Um executivo do escritório de Hong Kong de uma corretora internacional afirmou que a cidade provavelmente verá uma onda de IPOs de IA em 2026, incluindo fabricantes de GPUs e grandes empresas de modelagem, aumentando significativamente a participação da tecnologia no mercado.
“A capacidade de financiamento de Hong Kong será testada”, disse o executivo, traçando paralelos com o ciclo de IPOs de biotecnologia, quando muitas empresas deficitárias abriram o capital antes de atingirem viabilidade comercial. “Em última análise, elas precisam provar que alguém está disposto a pagar por IA.”
CORRIDA INTERMINÁVEL POR MODELOS
Apesar das estratégias divergentes, as gigantes e startups chinesas de IA concordam em um ponto: o desempenho no nível do modelo continua sendo a principal fonte de vantagem competitiva.
Empresas chinesas estão correndo para acompanhar os avanços da OpenAI, Google e Anthropic, mesmo reconhecendo que os controles de exportação dos EUA continuam limitando o acesso ao hardware de computação mais avançado.
Os pontos fortes da China residem em outro lugar —sobretudo em seu vasto contingente de talentos em engenharia e em seu ecossistema de código aberto em rápida expansão.
Um relatório da empresa de capital de risco Andreessen Horowitz e da plataforma de roteamento de modelos OpenRouter constatou que os modelos de código aberto chineses emergiram como uma força global líder. Entre o final de 2024 e o final de 2025, a DeepSeek foi classificada como a provedora de modelos mais usada do mundo em volume de tokens, à frente de várias concorrentes ocidentais.
Esse impulso ajudou a reduzir os custos globais de IA, principalmente para desenvolvedores que não têm condições de usar modelos proprietários caros. Isso também reforçou o papel da China na aceleração da comoditização da IA, mesmo enquanto muitas empresas nacionais lutam para converter escala em receita sustentável.
Executivos esperam novos avanços na geração de imagens e vídeos, juntamente com a crescente importância de agentes de codificação e assistentes de voz, especialmente à medida que a IA avança para dispositivos vestíveis. No entanto, o progresso tecnológico por si só pode não determinar os vencedores a longo prazo.
O relatório da Andreessen Horowitz descreveu o que chamou de “efeito sapatinho de cristal”: quando um modelo se adapta bem o suficiente a uma aplicação de alto valor, ele se torna profundamente incorporado aos fluxos de trabalho, dados e experiência do usuário, reduzindo drasticamente os incentivos para a mudança, a menos que um concorrente ofereça um salto geracional em capacidade.

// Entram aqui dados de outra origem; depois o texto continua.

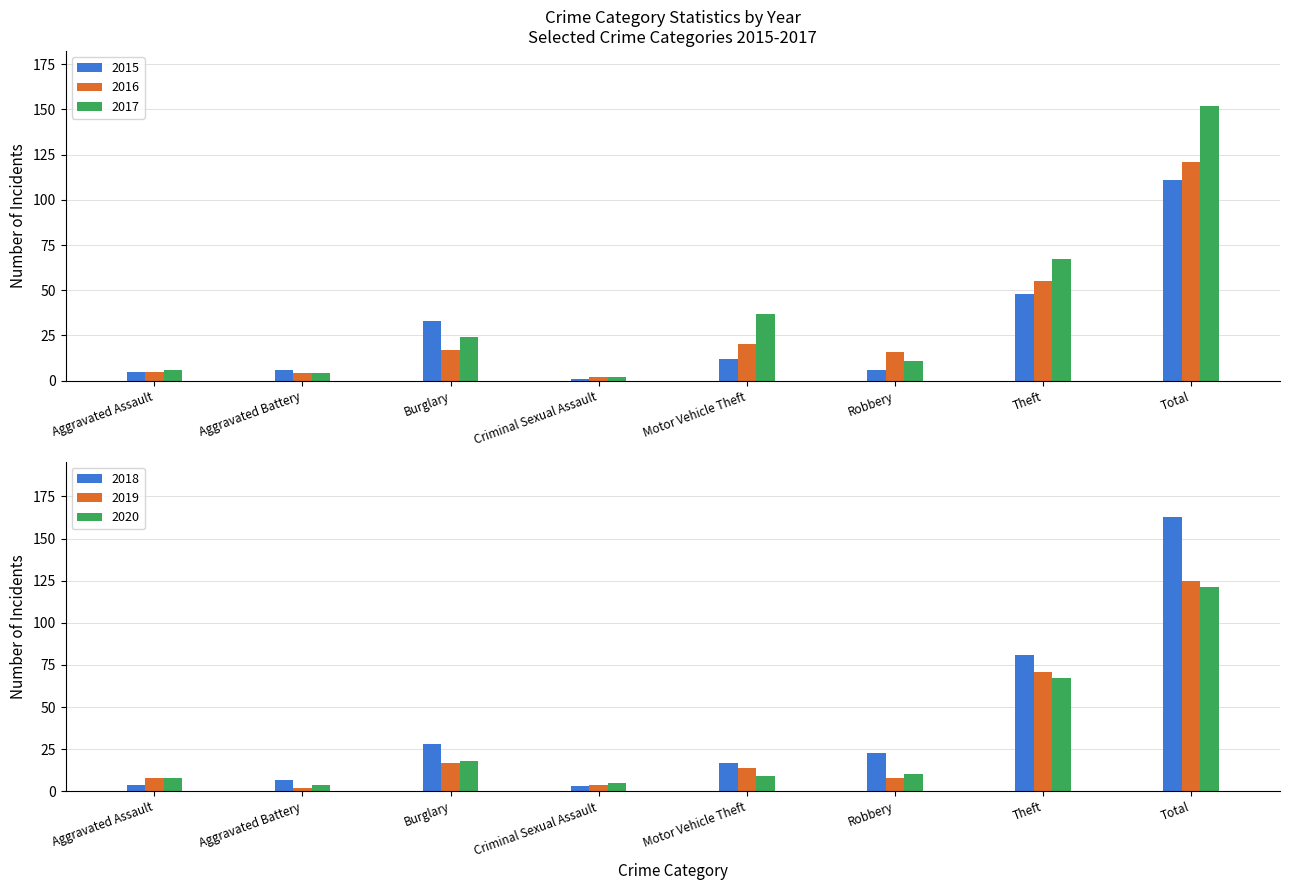

Reading left to right, transcribe all the data shown in this chart.

2015: 5	6	33	1	12	6	48	111
2016: 5	4	17	2	20	16	55	121
2017: 6	4	24	2	37	11	67	152
2018: 4	7	28	3	17	23	81	163
2019: 8	2	17	4	14	8	71	125
2020: 8	4	18	5	9	10	67	121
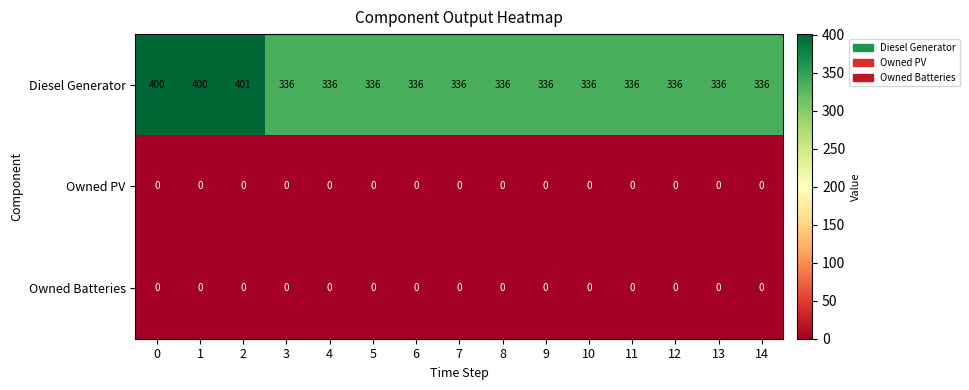

At which category is the sum across all series the highest?

2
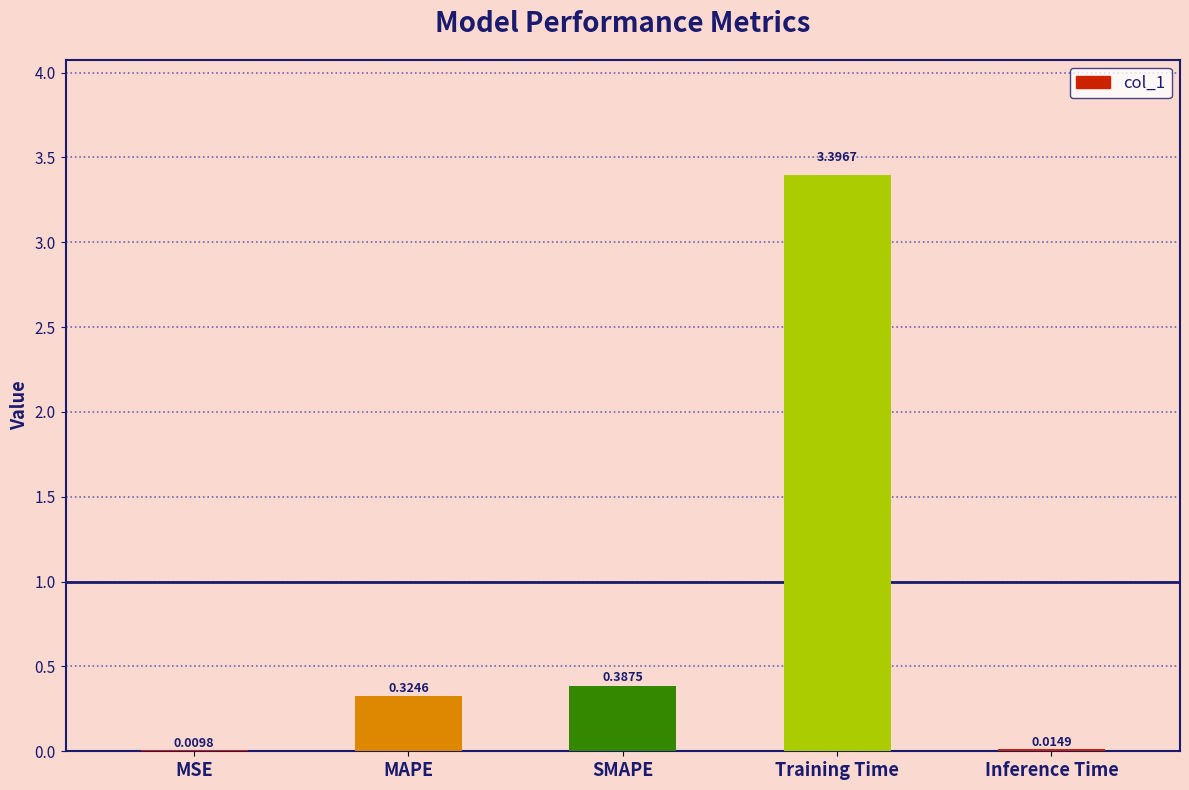

Where is the data nearest to the value 1?

SMAPE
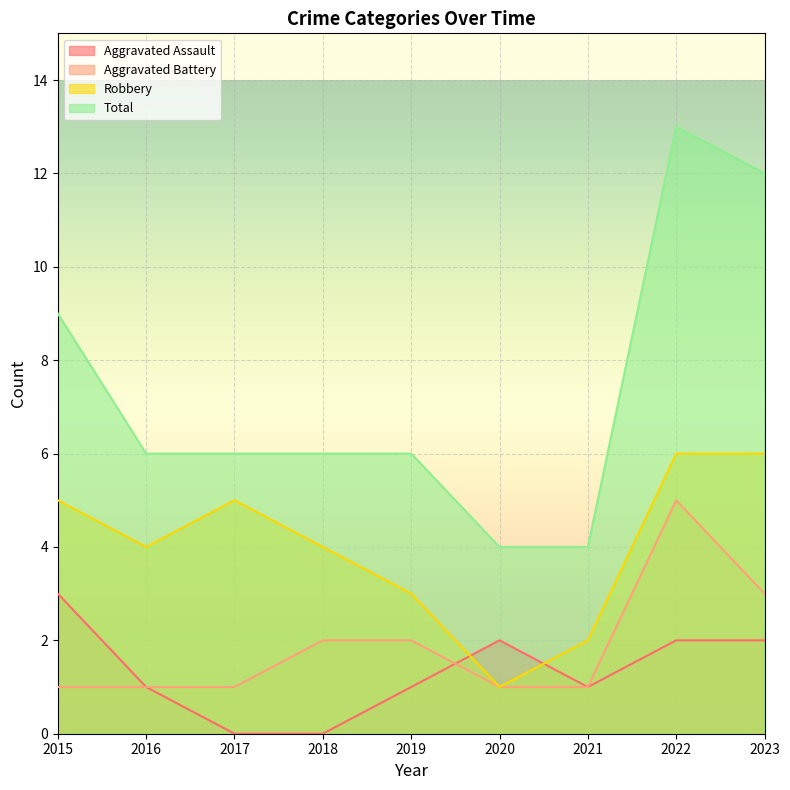

What are all the series names shown in the legend?

Aggravated Assault, Aggravated Battery, Robbery, Total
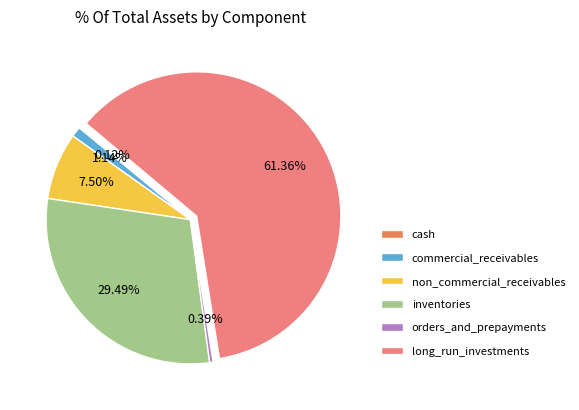

What percentage do inventories and non_commercial_receivables together represent?

37.0%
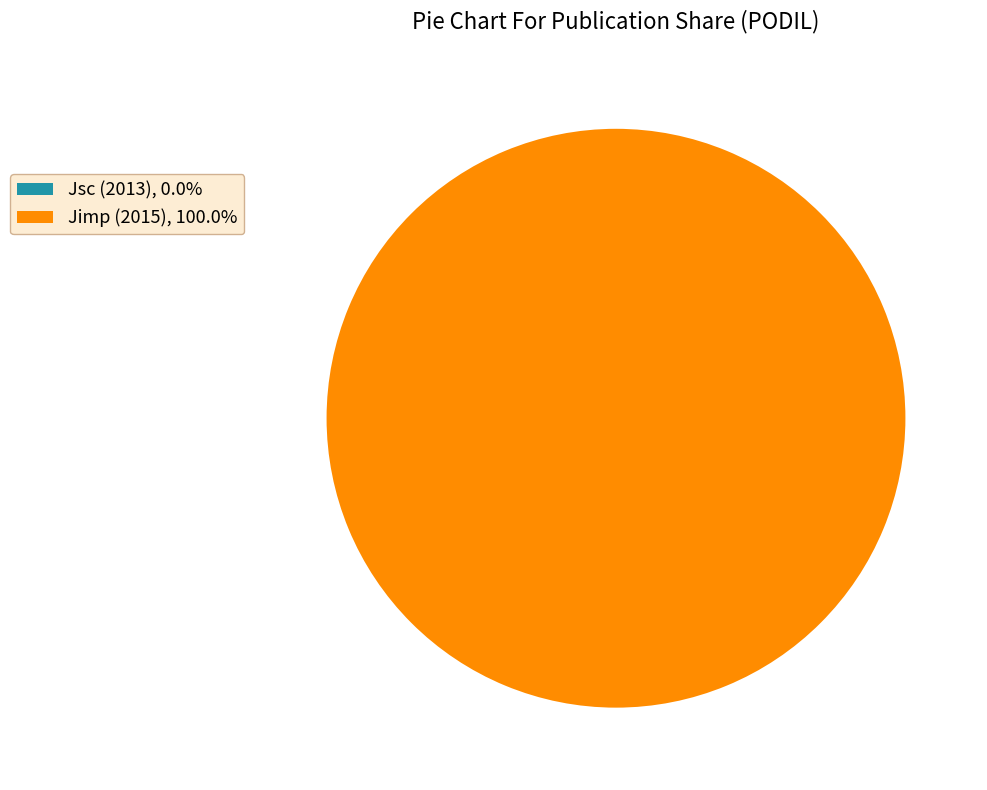

Does Jimp (2015), 100.0% account for over 50% of the chart?

Yes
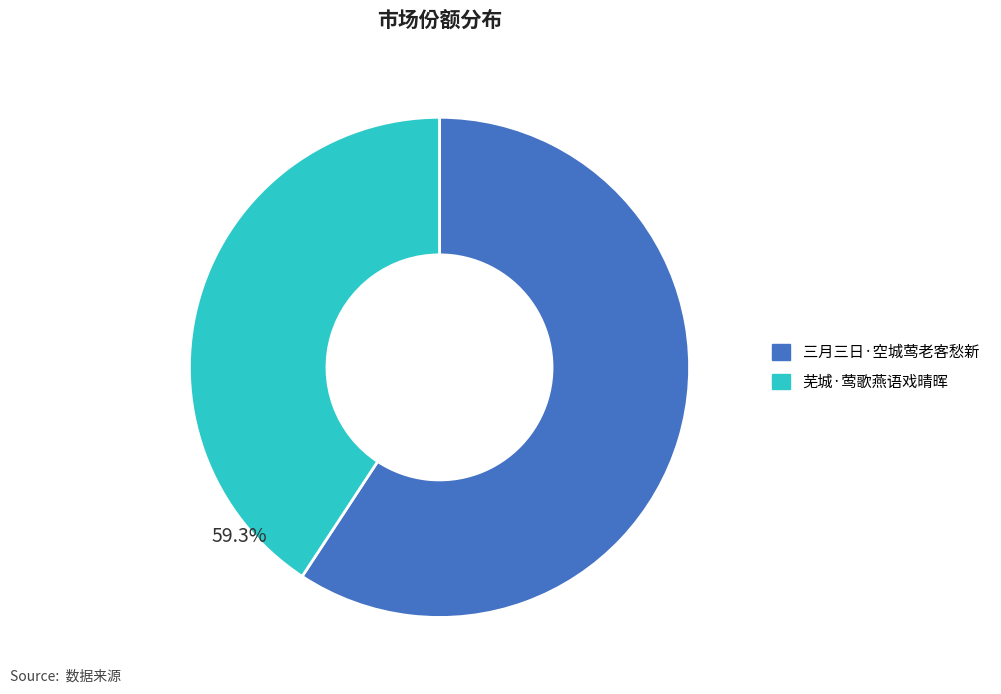

Approximately how many times larger is the value at 三月三日·空城莺老客愁新 compared to 芜城·莺歌燕语戏晴晖?

1.5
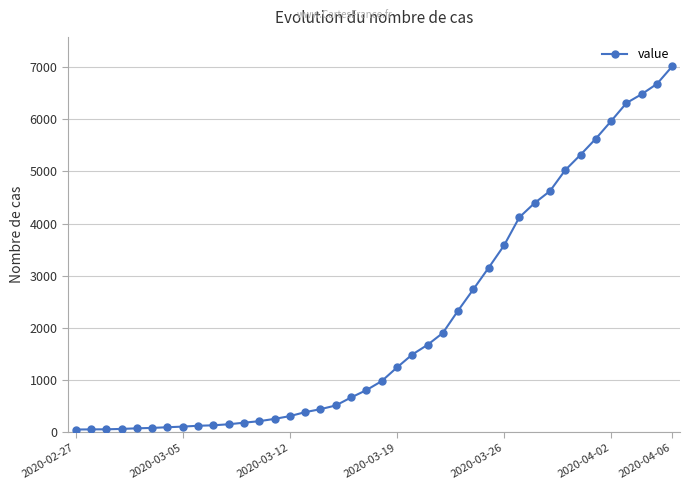

What is the difference between the maximum and minimum values?

6964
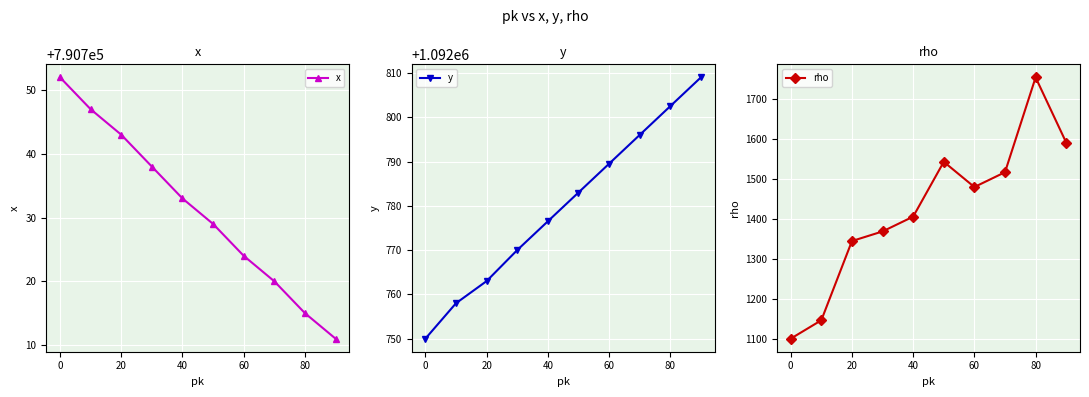

What is the minimum value for rho?

1101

Por enquanto, o ecossistema de IA da China ainda busca essa combinação perfeita —aquela que pode transformar escala, talento e capital em retornos duradouros. Até lá, a corrida por modelos continua, consumindo recursos, remodelando mercados e impulsionando a IA cada vez mais para dentro da vida digital cotidiana.
Esta reportagem foi originalmente publicada em inglês pela Caixin Global em 29.dez.2025. Foi traduzida e republicada pelo Poder360 sob acordo mútuo de compartilhamento de conteúdo.